▶ _Input data_:
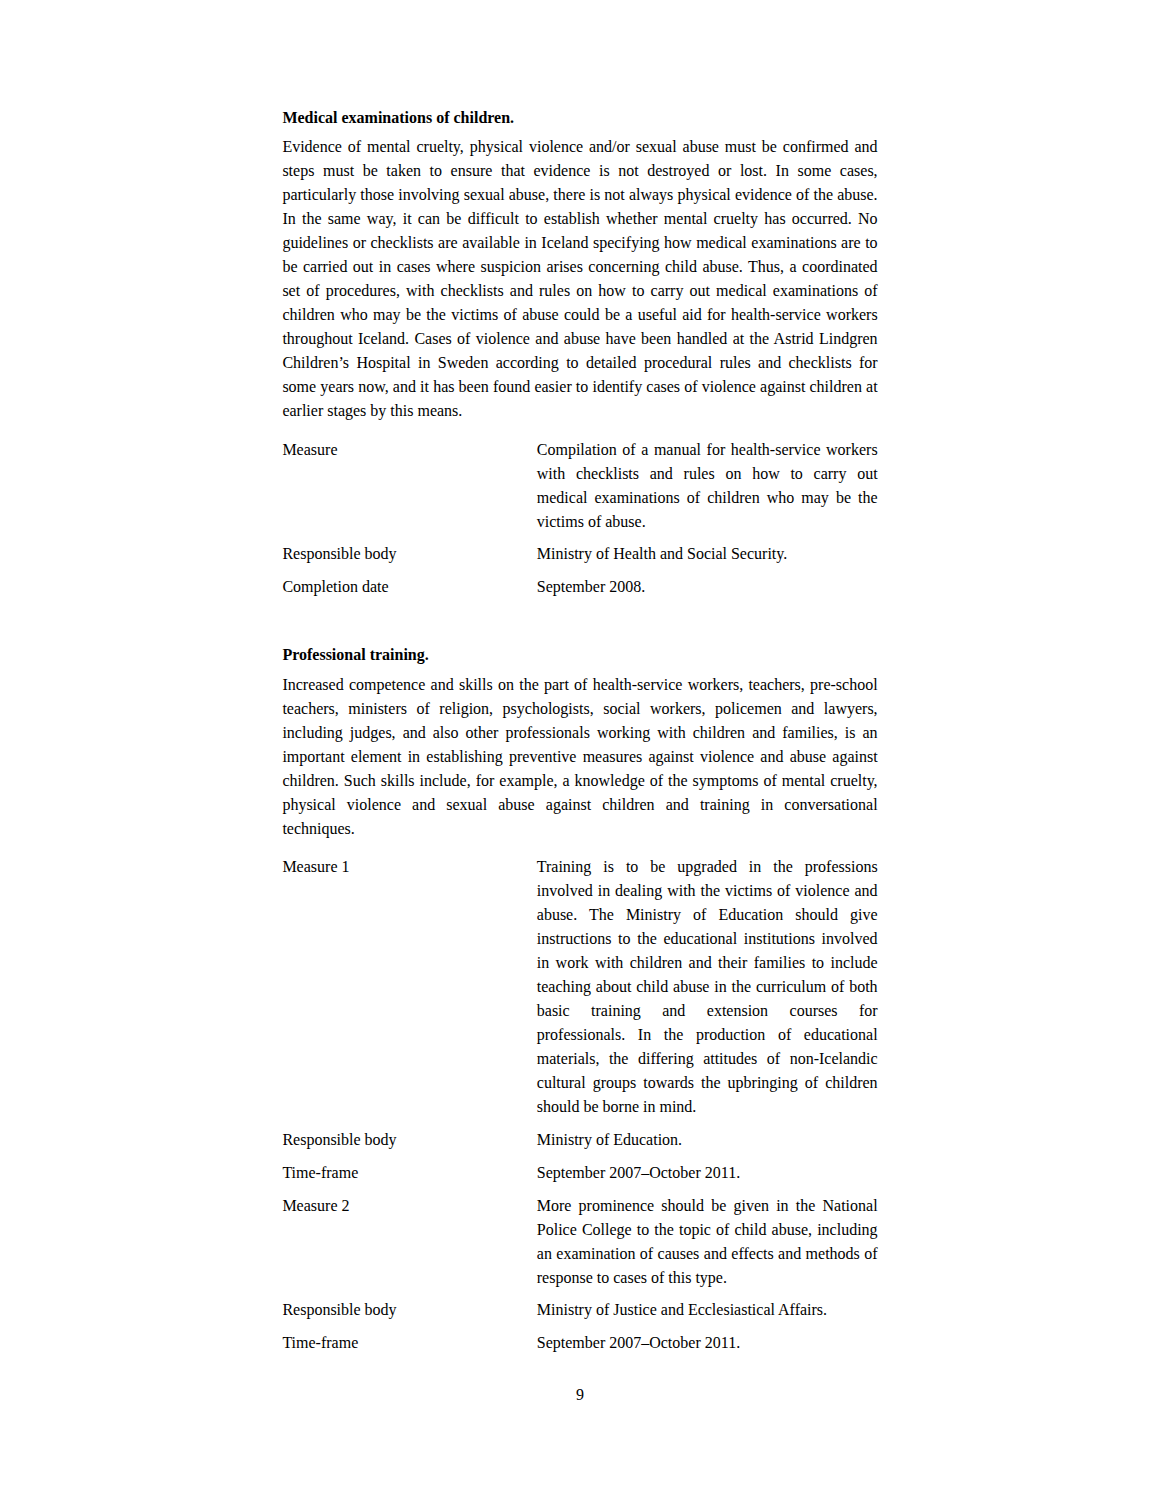Medical examinations of children.
Evidence of mental cruelty, physical violence and/or sexual abuse must be confirmed and steps must be taken to ensure that evidence is not destroyed or lost. In some cases, particularly those involving sexual abuse, there is not always physical evidence of the abuse. In the same way, it can be difficult to establish whether mental cruelty has occurred. No guidelines or checklists are available in Iceland specifying how medical examinations are to be carried out in cases where suspicion arises concerning child abuse. Thus, a coordinated set of procedures, with checklists and rules on how to carry out medical examinations of children who may be the victims of abuse could be a useful aid for health-service workers throughout Iceland. Cases of violence and abuse have been handled at the Astrid Lindgren Children’s Hospital in Sweden according to detailed procedural rules and checklists for some years now, and it has been found easier to identify cases of violence against children at earlier stages by this means.
| Measure | Compilation of a manual for health-service workers with checklists and rules on how to carry out medical examinations of children who may be the victims of abuse. |
| Responsible body | Ministry of Health and Social Security. |
| Completion date | September 2008. |
Professional training.
Increased competence and skills on the part of health-service workers, teachers, pre-school teachers, ministers of religion, psychologists, social workers, policemen and lawyers, including judges, and also other professionals working with children and families, is an important element in establishing preventive measures against violence and abuse against children. Such skills include, for example, a knowledge of the symptoms of mental cruelty, physical violence and sexual abuse against children and training in conversational techniques.
| Measure 1 | Training is to be upgraded in the professions involved in dealing with the victims of violence and abuse. The Ministry of Education should give instructions to the educational institutions involved in work with children and their families to include teaching about child abuse in the curriculum of both basic training and extension courses for professionals. In the production of educational materials, the differing attitudes of non-Icelandic cultural groups towards the upbringing of children should be borne in mind. |
| Responsible body | Ministry of Education. |
| Time-frame | September 2007–October 2011. |
| Measure 2 | More prominence should be given in the National Police College to the topic of child abuse, including an examination of causes and effects and methods of response to cases of this type. |
| Responsible body | Ministry of Justice and Ecclesiastical Affairs. |
| Time-frame | September 2007–October 2011. |
9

▶ _Problem requirements_: Nothing but the lines from the one with "of Education. |" through the last line of the data should appear; print them exactly.

▶ _Solution_:
| Responsible body | Ministry of Education. |
| Time-frame | September 2007–October 2011. |
| Measure 2 | More prominence should be given in the National Police College to the topic of child abuse, including an examination of causes and effects and methods of response to cases of this type. |
| Responsible body | Ministry of Justice and Ecclesiastical Affairs. |
| Time-frame | September 2007–October 2011. |
9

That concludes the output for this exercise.